You can use SSH or VPN to access service inside VPC. But any of tools that had permission to manage your infrastructure should never expose to the internet.
Same thing with Jenkins, if you are using Jenkins to manage Terraform or trigger Ansible/Salt/Chef run, make sure Jenkins is not reachable from internet. Using different method to route webhook into it.
Imo this is THE lesson to learn from this story.
Seondary: salt and ansible are not very mature yet.
What issues do you have with Ansible?
For Jenkins it's a bit more complicated because GitHub webhooks although they do publish their IPs in a programmatic form so you can whitelist them.
1. Configured webhook override in Jenkins. So Jenkins will register sth like https://ci-webhook.domain.com to github webhook.
2. This ci-webhook is a simple webapp that validate webhook and if it's valid(sign by correct key), write the payload to SQS queue
3. A small daemon, run on same Jenkins master, that pulls SQS queue, and replay it to local jenkins
I used to rely on Github IP whitelist but one day i realized anyone can hit my Jenkins use Github.
It creates a very high value target that is difficult to secure.
I prefer a model where the management commands are signed at a management workstation and those commands are pushed by the server and authenticated at the managed node against a security policy.
I’d consider open sourcing something based on them if there’s sufficient interest.
Perhaps as an integration for one of the major players.
(Disclaimer: long-time operator and fledgling programmer)
IMHO the two main advantages in favor of Algolia, are the sane defaults for relevancy and speed and the fact that the service is hosted and can grow with your business without having dedicated engineers to manage both the configuration and the infrastructure.

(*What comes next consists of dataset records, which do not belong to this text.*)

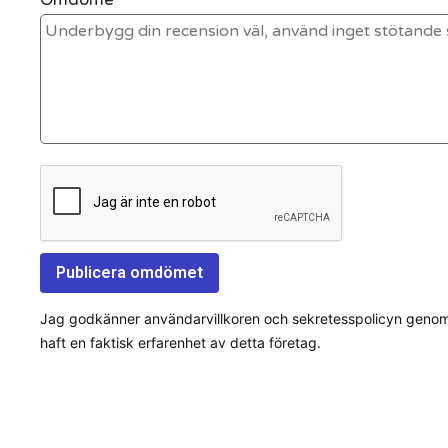
Jag godkänner användarvillkoren och sekretesspolicyn genom a
haft en faktisk erfarenhet av detta företag.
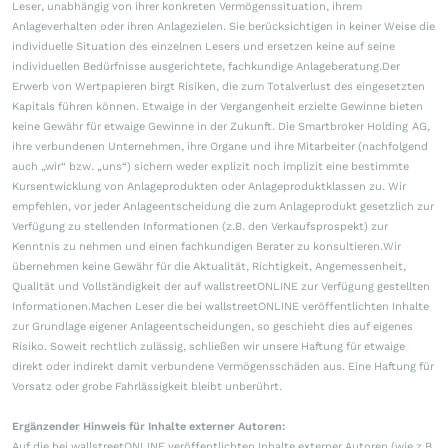
Leser, unabhängig von ihrer konkreten Vermögenssituation, ihrem
Anlageverhalten oder ihren Anlagezielen. Sie berücksichtigen in keiner Weise die
individuelle Situation des einzelnen Lesers und ersetzen keine auf seine
individuellen Bedürfnisse ausgerichtete, fachkundige Anlageberatung.Der
Erwerb von Wertpapieren birgt Risiken, die zum Totalverlust des eingesetzten
Kapitals führen können. Etwaige in der Vergangenheit erzielte Gewinne bieten
keine Gewähr für etwaige Gewinne in der Zukunft. Die Smartbroker Holding AG,
ihre verbundenen Unternehmen, ihre Organe und ihre Mitarbeiter (nachfolgend
auch „wir“ bzw. „uns“) sichern weder explizit noch implizit eine bestimmte
Kursentwicklung von Anlageprodukten oder Anlageproduktklassen zu. Wir
empfehlen, vor jeder Anlageentscheidung die zum Anlageprodukt gesetzlich zur
Verfügung zu stellenden Informationen (z.B. den Verkaufsprospekt) zur
Kenntnis zu nehmen und einen fachkundigen Berater zu konsultieren.Wir
übernehmen keine Gewähr für die Aktualität, Richtigkeit, Angemessenheit,
Qualität und Vollständigkeit der auf wallstreetONLINE zur Verfügung gestellten
Informationen.Machen Leser die bei wallstreetONLINE veröffentlichten Inhalte
zur Grundlage eigener Anlageentscheidungen, so geschieht dies auf eigenes
Risiko. Soweit rechtlich zulässig, schließen wir unsere Haftung für etwaige
direkt oder indirekt damit verbundene Vermögensschäden aus. Eine Haftung für
Vorsatz oder grobe Fahrlässigkeit bleibt unberührt.
Ergänzender Hinweis für Inhalte externer Autoren:
Auf die bei wallstreetONLINE veröffentlichten Inhalte externer Autoren (wie z.B.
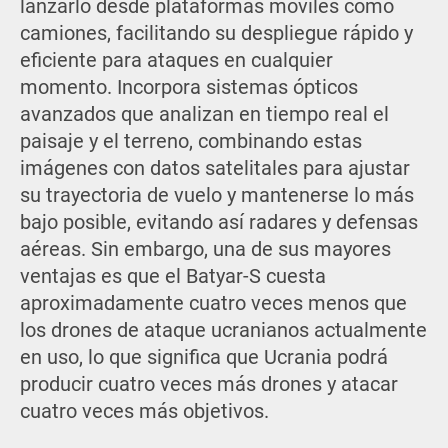
lanzarlo desde plataformas móviles como
camiones, facilitando su despliegue rápido y
eficiente para ataques en cualquier
momento. Incorpora sistemas ópticos
avanzados que analizan en tiempo real el
paisaje y el terreno, combinando estas
imágenes con datos satelitales para ajustar
su trayectoria de vuelo y mantenerse lo más
bajo posible, evitando así radares y defensas
aéreas. Sin embargo, una de sus mayores
ventajas es que el Batyar-S cuesta
aproximadamente cuatro veces menos que
los drones de ataque ucranianos actualmente
en uso, lo que significa que Ucrania podrá
producir cuatro veces más drones y atacar
cuatro veces más objetivos.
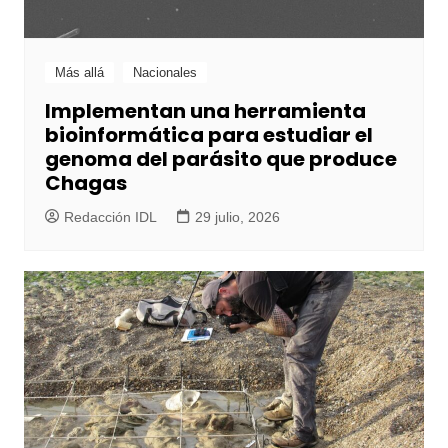
Más allá
Nacionales
Implementan una herramienta
bioinformática para estudiar el
genoma del parásito que produce
Chagas
Redacción IDL
29 julio, 2026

Also, on top of the Algolia services per se (search, analytics, recommendation, etc.), we're providing a lot of backend and frontend libraries which one would otherwise need to reimplement when using an elastic- or Solr-based implementations.
You don't have to look that far to find problems with that:
https://github.com/saltstack/salt/commit/5dd304276ba5745ec21...
Also think about how many years this vuln has been present and exposed. Who's to know blackhats haven't sat on this 0day for years, quietly compromosing private keys and other data? Spooky.
These choices all impact the reliability and security of the resulting system, especially the following:
* do they rely on SSH, or they have implemented their own authentication / authorization techniques? (personally I would be very reluctant to trust anything that just listens on a network port for deployment commands, and it's not SSH;)
* do the agents run with full `root` privileges, or is there a builtin mechanism that allows the agent to act only in a limited capacity, within the confines of a set of whitelisted actions? (perhaps even requiring a secondary authentication mechanism for certain "sensitive" actions, for example something integrated with `sudo`, that provides a sort of 2-factor-authentication with a human in the loop;)
* do the operators have enough "visibility" into what is happening during the deployments? (more specifically, are the deployment scripts easily auditable or are they a spaghetti of dependencies? are the concrete actions to be taken clearly described, or are they hidden in the source code of the tool?)
* are there builtin mechanisms to "verify" the results of the deployments?
* and building upon the previous item, are there mechanisms to continuously "verify" if the deployment hasn't changed behind the scenes?
I understand that some of these features wouldn't have helped directly to prevent this particular case, however it would have helped in alerting and diagnosis.